Vamos ser honestos, não precisa esconder, com toda certeza você já passou por incômodos deste tipo. É… aqueles trágicos ou cômicos efeitos colaterais, desde coisas sérias prejudicando o organismo ou aqueles “puns” e bocejos em horas impróprias, vômitos, dores malditas de barriga e de cabeça, ou àquele remédio indicado pela sua amiga(o), que para ela(e) funcionou em dois minutos como uma fórmula mágica  e para você não resolveu nada.

É! São inúmeras as variáveis da relação alimento/ remédio e bem estar, não é mesmo? Agora, vamos pensar em um outro tipo de bem estar: o da alma (existencial)¹! Este, acontece junto ao mundo, no relacionamento com as pessoas, afinal, relações humanas nos definem e evidenciam o bom e mal que experimentamos na vida.

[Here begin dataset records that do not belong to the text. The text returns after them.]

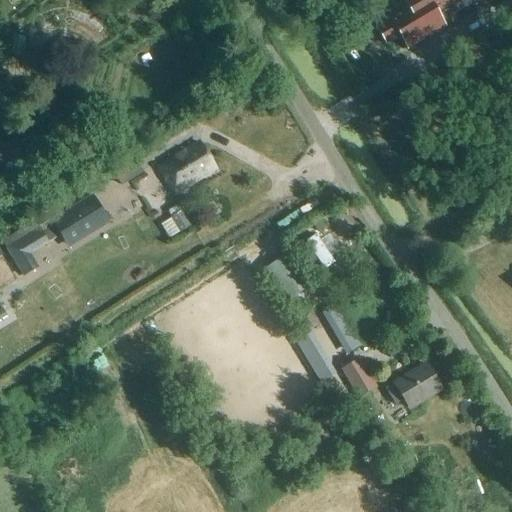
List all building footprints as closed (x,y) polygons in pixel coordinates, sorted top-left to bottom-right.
[(391,19),(376,28),(387,45),(401,36),(408,48),(445,26),(437,12),(455,1),(454,0),(404,0),(408,6),(389,17),(391,19)] [(175,194),(215,169),(199,143),(158,169),(175,194)] [(135,158),(112,171),(120,184),(142,171),(135,158)] [(68,248),(108,223),(91,195),(38,229),(34,222),(24,229),(23,228),(1,242),(23,276),(38,267),(30,254),(60,235),(68,248)] [(190,226),(182,212),(171,219),(179,232),(190,226)] [(282,303),(301,289),(276,256),(257,269),(282,303)] [(359,335),(390,316),(377,295),(346,315),(359,335)] [(345,352),(361,344),(339,302),(322,311),(345,352)] [(58,339),(89,321),(81,307),(50,324),(58,339)] [(305,333),(319,323),(310,309),(295,319),(305,333)] [(359,359),(341,369),(358,397),(376,387),(359,359)] [(409,408),(441,389),(425,364),(394,383),(386,389),(395,404),(404,399),(409,408)] [(331,410),(319,418),(325,427),(337,419),(331,410)]
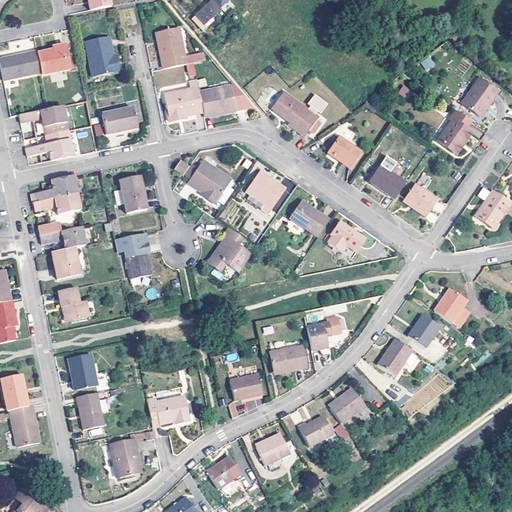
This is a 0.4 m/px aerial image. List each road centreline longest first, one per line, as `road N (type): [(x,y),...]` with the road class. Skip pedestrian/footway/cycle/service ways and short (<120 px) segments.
road 1 (residential): [(112,511),(135,505),(220,434),(313,388),(363,343),(420,258)]
road 2 (residential): [(8,180),(76,511)]
road 3 (residential): [(159,150),(241,134),(265,142),(420,258)]
road 4 (residential): [(8,180),(159,150)]
road 5 (residential): [(420,258),(506,134)]
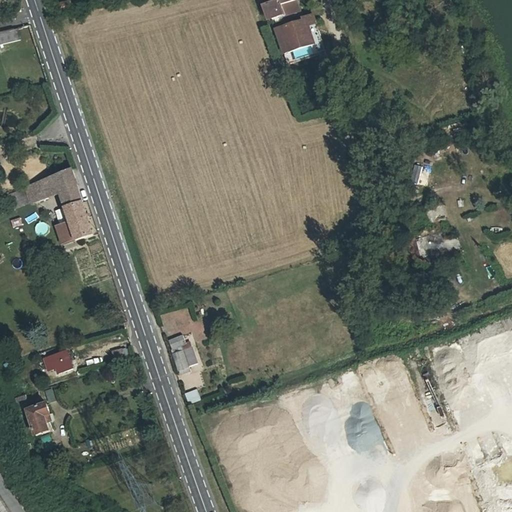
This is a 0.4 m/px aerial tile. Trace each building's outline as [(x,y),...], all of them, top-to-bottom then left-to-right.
[(267,0),(269,4),(263,7),(269,22),(301,12),(295,0),(267,0)] [(74,10),(71,2),(59,5),(61,13),(74,10)] [(284,56),(292,53),(294,59),(313,53),(311,46),(322,42),(312,16),(301,20),(302,23),(277,32),(284,56)] [(19,29),(0,33),(0,44),(21,40),(19,29)] [(338,87),(337,79),(325,82),(327,89),(338,87)] [(95,236),(74,171),(28,188),(33,205),(41,202),(63,194),(69,209),(55,213),(58,225),(64,246),(95,236)] [(459,238),(445,240),(444,233),(426,236),(428,255),(461,251),(459,238)] [(196,343),(188,344),(186,336),(172,339),(180,375),(202,370),(196,343)] [(77,373),(72,353),(48,359),(50,372),(61,369),(63,376),(77,373)] [(187,393),(189,403),(202,400),(200,390),(187,393)] [(52,414),(49,405),(29,412),(38,436),(51,432),(46,418),(52,415),(52,414)] [(55,422),(52,415),(46,418),(48,424),(55,422)]
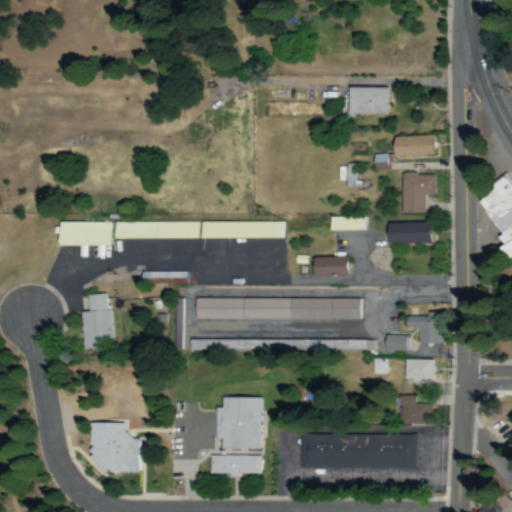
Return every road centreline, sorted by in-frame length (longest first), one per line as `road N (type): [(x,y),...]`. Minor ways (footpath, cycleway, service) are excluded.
road 1 (residential): [(375,511),(132,509),(83,497),(52,450),(23,320)]
road 2 (tertiary): [(459,31),(464,283),(456,511)]
road 3 (secondary): [(511,140),(483,95),(459,31)]
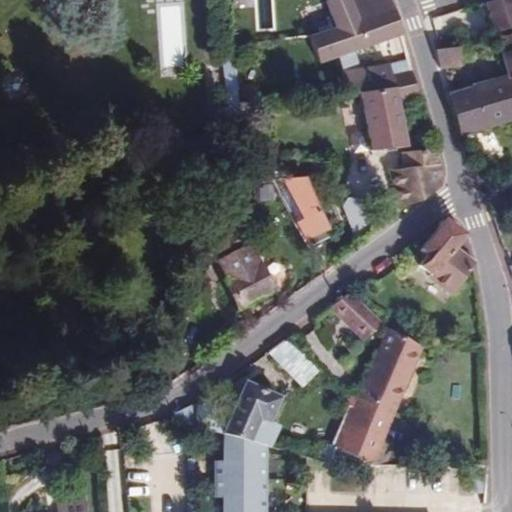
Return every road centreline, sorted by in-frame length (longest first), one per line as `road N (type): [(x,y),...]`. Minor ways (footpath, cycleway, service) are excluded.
road 1 (residential): [(459,192),(185,388),(124,415),(0,448)]
road 2 (residential): [(459,192),(487,256),(498,312),(504,511)]
road 3 (residential): [(402,3),(459,192)]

Mas Aí, talvez você se pergunte: “- Como as relações influenciam ou “determinam” a forma como lido com a minha vida? Eu sou uma pessoa autêntica, que negócio é este, eu me conheço e não me deixo influenciar tão fácil!” Mas a questão é o seguinte: ninguém está preso em si, impenetrável, é claro, cada um tem características peculiares, mas nada disso vem ou se mantém em uma cápsula, fechado ou passível de sempre ser controlado racionalmente.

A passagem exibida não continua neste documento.